Ostatniego lata, postanowiliśmy z żoną wybrać się nad morze, a jako środek transportu wybraliśmy pociąg. Musieliśmy jechać 2 dni i postanowiliśmy zapłacić za pojedynczy przedział w całości, aby jechać w komforcie, bez dodatkowych atrakcji. Weszliśmy do przedziału, położyliśmy bagaże, moja żona wyjęła kanapki i wino, ja wybrałem film i oglądaliśmy go, czując, jakby rozpoczął się najbardziej pamiętny dzień naszej wspólnej podróży. Wyszedłem na chwilę z przedziału i przerwała mi pulchna kobieta:
– Dzień dobry, zauważyłam kątem oka, że ma pan dwa wolne miejsca w przedziale. Przyjąłby pan mnie i moją córkę, bo sąsiedzi tylko piją i śpiewają, nie mamy chwili spokoju.
– Proszę iśćdo personelu, oni to załatwią.
– Powiedzieli nam, że nie ma już wolnych miejsc.
– Przykro mi, ale nie mogę pomóc, zapłaciliśmy z żoną za cały przedział.
Mruknęła coś pod nosem, ale ja poszedłem załatwić swoje sprawy. A po powrocie zobaczyłem moją żonę, siedząćą z rękami na kolanach, a obok była pani z walizkami, jej córka siedziała naprzeciwko nich.

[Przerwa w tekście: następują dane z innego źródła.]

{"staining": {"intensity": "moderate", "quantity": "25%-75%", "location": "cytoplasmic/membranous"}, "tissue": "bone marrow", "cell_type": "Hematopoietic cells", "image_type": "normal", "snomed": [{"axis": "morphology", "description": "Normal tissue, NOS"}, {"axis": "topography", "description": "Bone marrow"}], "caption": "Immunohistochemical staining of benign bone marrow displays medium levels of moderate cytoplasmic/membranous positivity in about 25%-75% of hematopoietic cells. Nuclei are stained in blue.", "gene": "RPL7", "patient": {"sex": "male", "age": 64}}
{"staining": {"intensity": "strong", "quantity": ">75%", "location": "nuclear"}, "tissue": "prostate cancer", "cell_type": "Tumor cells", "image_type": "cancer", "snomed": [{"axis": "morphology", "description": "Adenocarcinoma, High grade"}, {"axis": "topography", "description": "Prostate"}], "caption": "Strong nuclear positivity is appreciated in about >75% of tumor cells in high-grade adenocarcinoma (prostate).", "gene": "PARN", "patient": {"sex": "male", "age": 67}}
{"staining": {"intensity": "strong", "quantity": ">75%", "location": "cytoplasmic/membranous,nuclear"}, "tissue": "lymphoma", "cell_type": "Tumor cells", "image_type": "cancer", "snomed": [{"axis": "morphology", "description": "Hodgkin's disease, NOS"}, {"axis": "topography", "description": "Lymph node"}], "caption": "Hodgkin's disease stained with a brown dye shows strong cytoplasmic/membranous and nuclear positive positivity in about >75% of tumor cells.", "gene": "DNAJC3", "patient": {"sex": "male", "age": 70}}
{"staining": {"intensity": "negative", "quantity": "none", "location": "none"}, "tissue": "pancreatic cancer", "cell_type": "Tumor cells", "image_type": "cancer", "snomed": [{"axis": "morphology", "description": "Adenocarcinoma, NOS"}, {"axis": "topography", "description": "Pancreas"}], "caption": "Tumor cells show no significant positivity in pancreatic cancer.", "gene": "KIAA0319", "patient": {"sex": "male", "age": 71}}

– Witam ponownie, co tu robicie? – Zapytałem zdziwiony.
– Jak to co? Przecież wszystko wyjaśniłam.
– Weźcie swoje walizki i wyjdźcie. Natychmiast! W przeciwnym razie, będę zmuszony odwołać się do osób trzecich!
– Bardzo proszę, powodzenia!
Konduktor nie mógł nic zrobić, musiałem iść prosto do kierownika. Powiedziano mi, że przyjdą do nas za kilka minut.
Wróciłem sam. Pani nie zmarnowała okazji, by mnie zaatakować.
– No i? Odesłali Pana?
Kilka sekund później, podeszła do nas para mężczyzn i wyprowadziła kobietę za drzwi przedziału. Razem z dzieckiem obsypała nas wierszem wulgarnego języka. Później dowiedzieliśmy się od jednego z pracowników, że zapłaciła za bilet autokarowy, a wsiadła do pociągu. Tak zaczęły się nasze najpiękniejsze wakacje nad morzem.